• [TASK DETAILS]
Edit the entries below by replacing every occurrence of "common name" with "vernacular name" and keeping all other text unchanged. Omit the pictures from your output.

• [MATERIAL TO PROCESS]

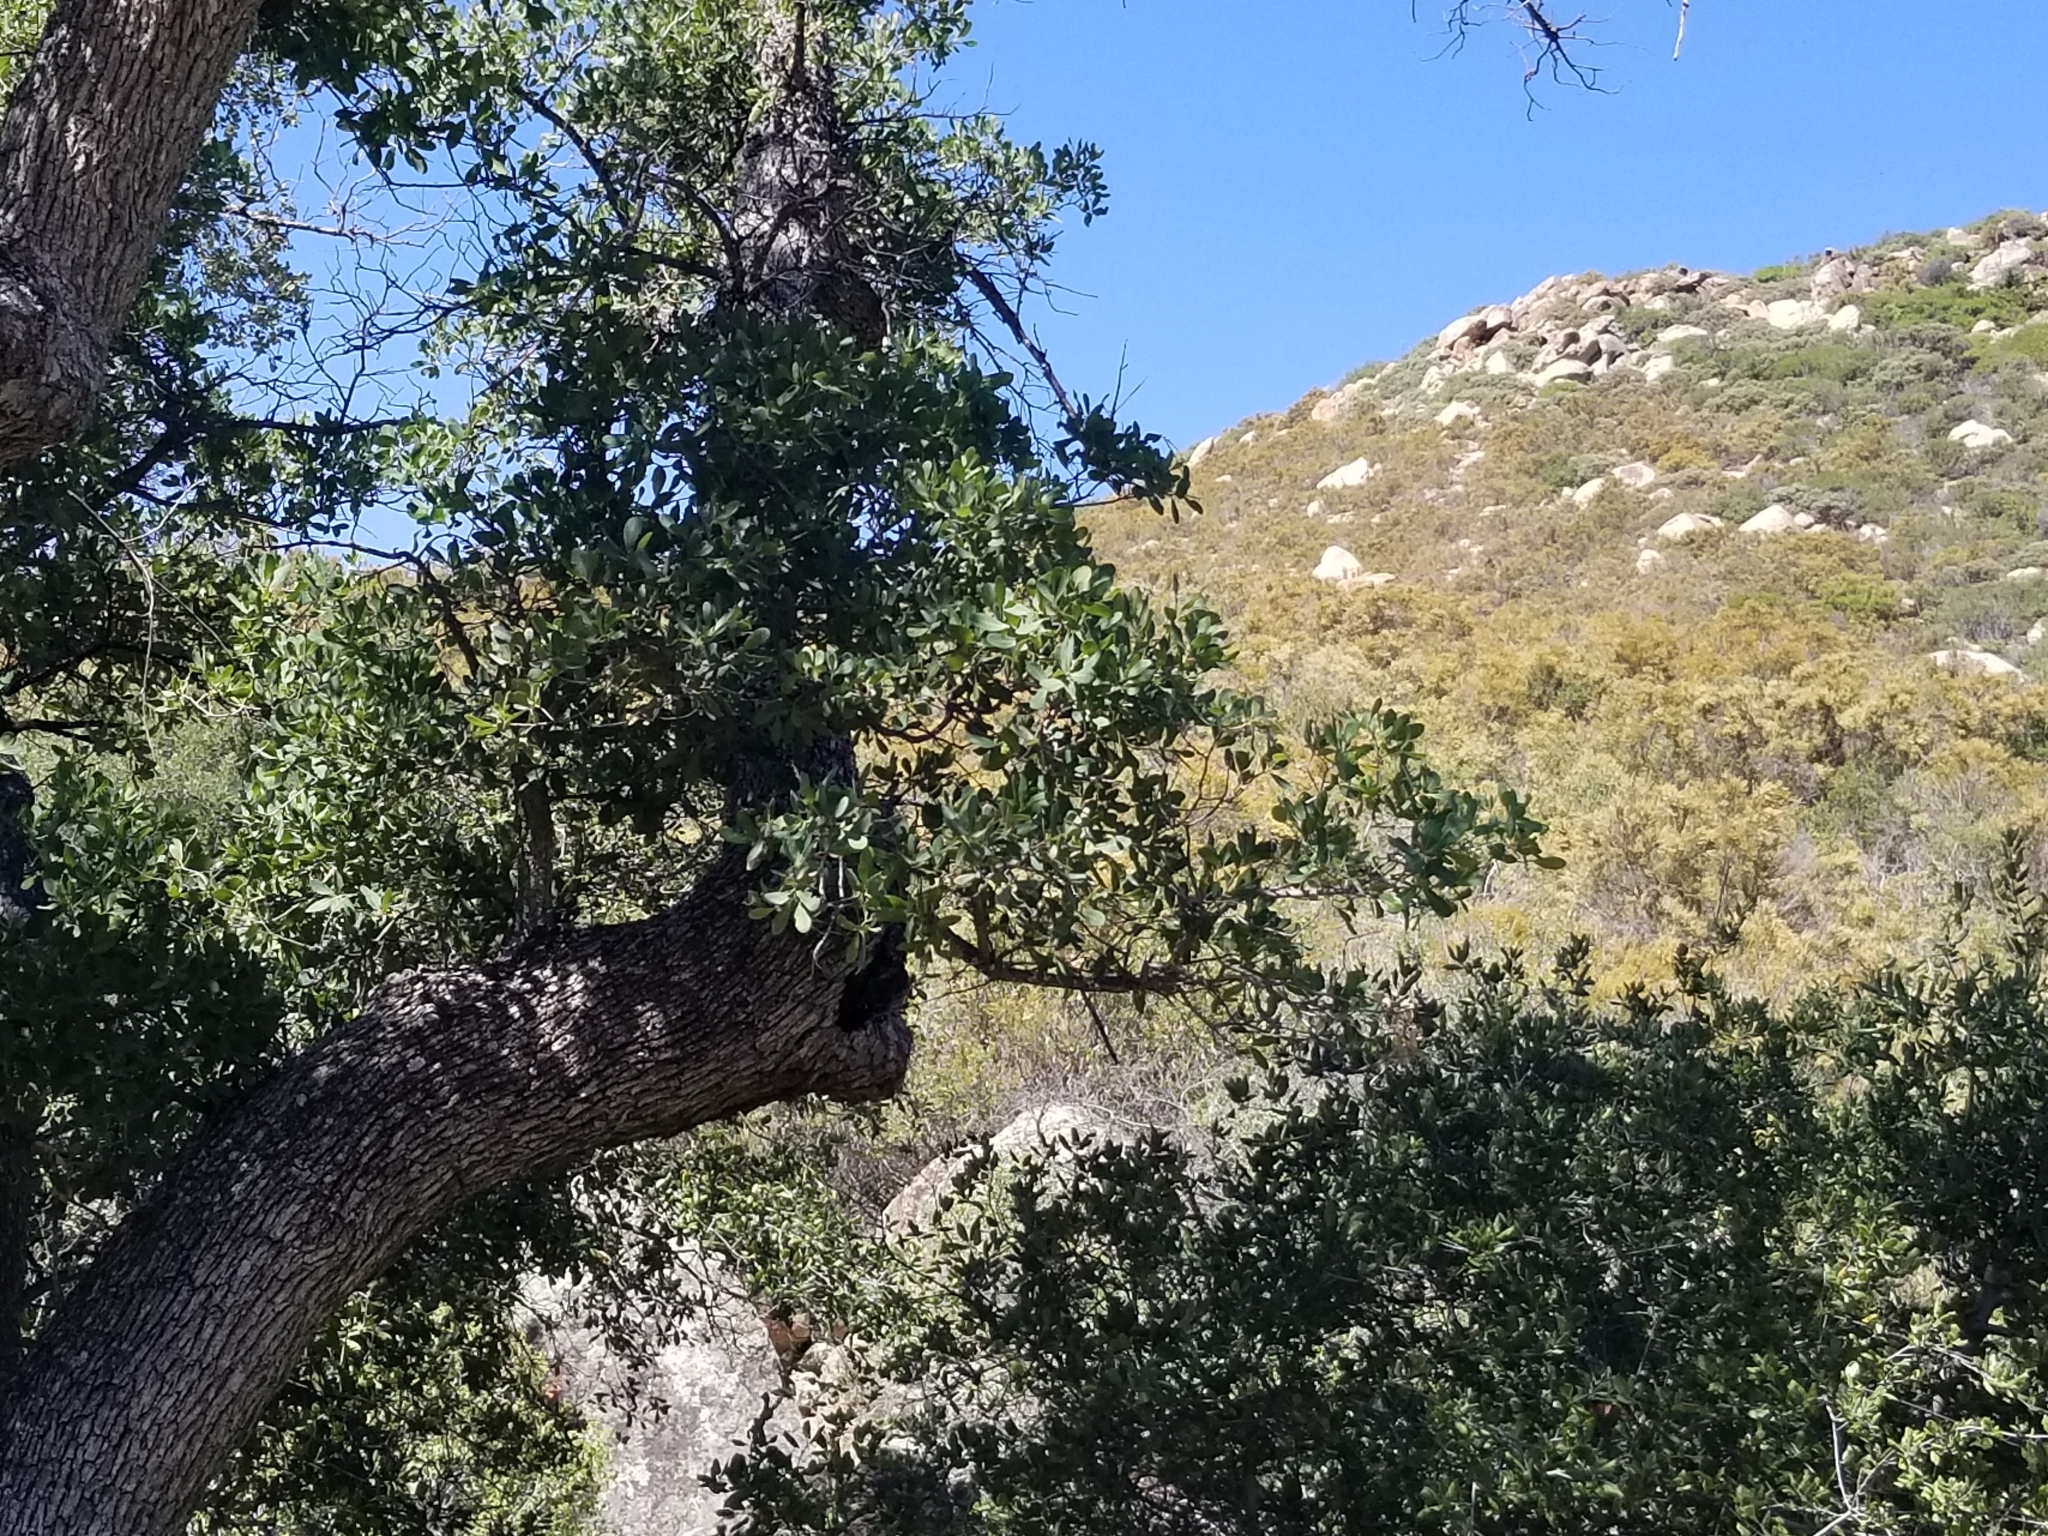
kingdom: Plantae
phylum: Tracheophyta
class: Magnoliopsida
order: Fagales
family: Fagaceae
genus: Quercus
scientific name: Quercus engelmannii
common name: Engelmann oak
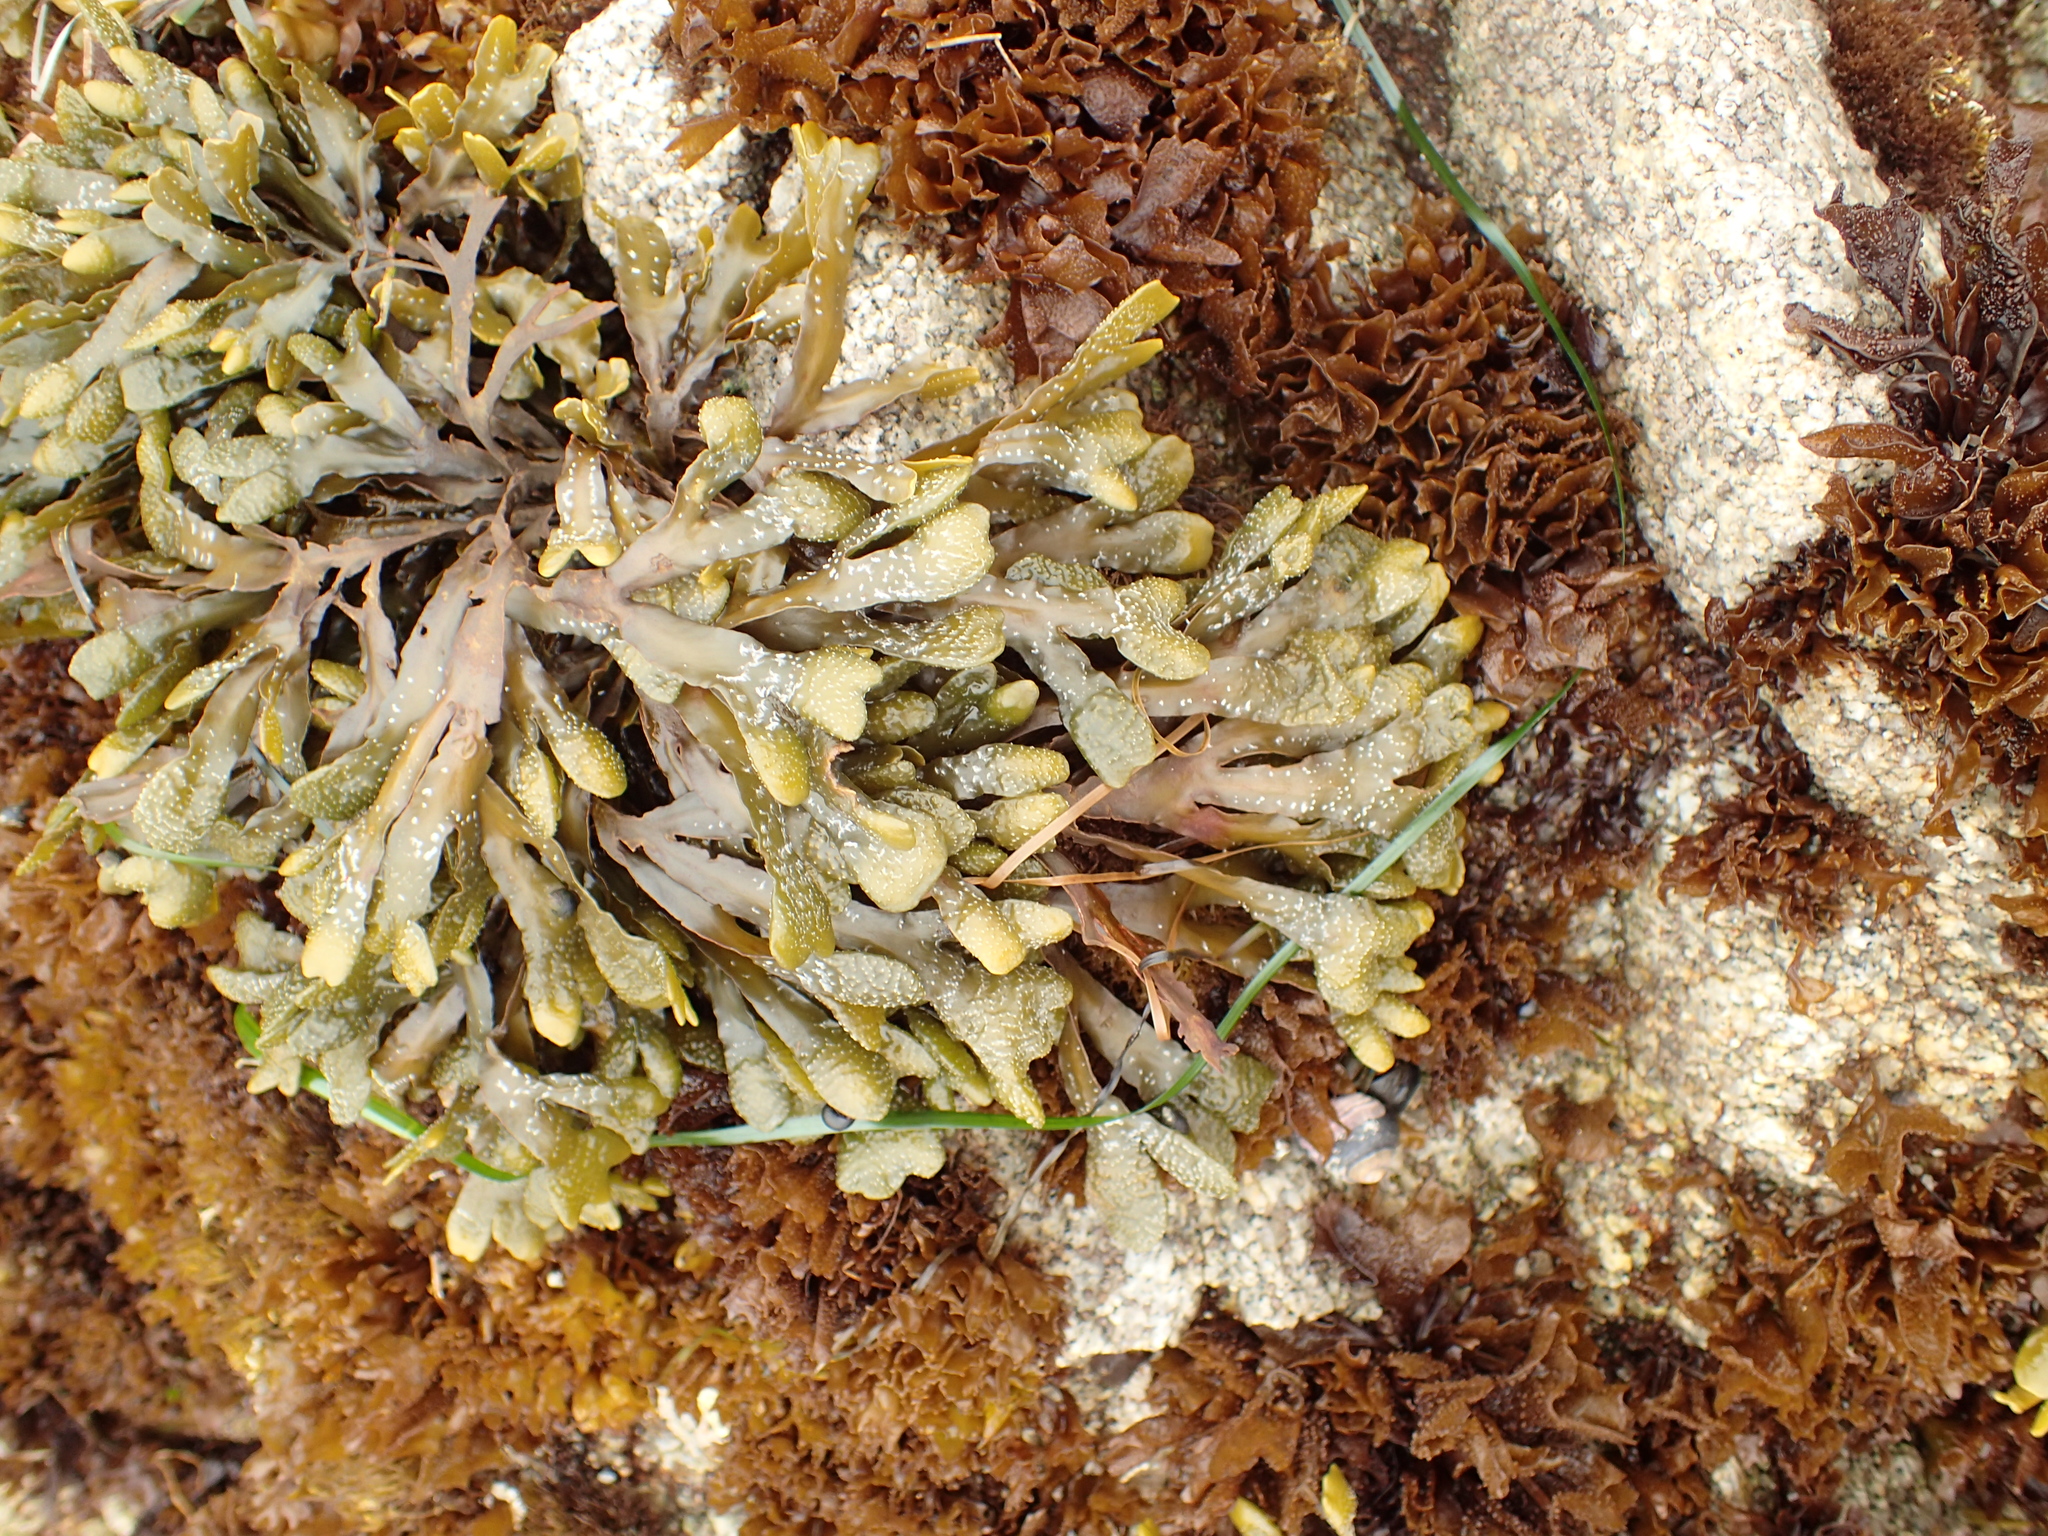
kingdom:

• [SOLUTION FOR THIS PROBLEM]
kingdom: Plantae
phylum: Tracheophyta
class: Magnoliopsida
order: Fagales
family: Fagaceae
genus: Quercus
scientific name: Quercus engelmannii
vernacular name: Engelmann oak
kingdom:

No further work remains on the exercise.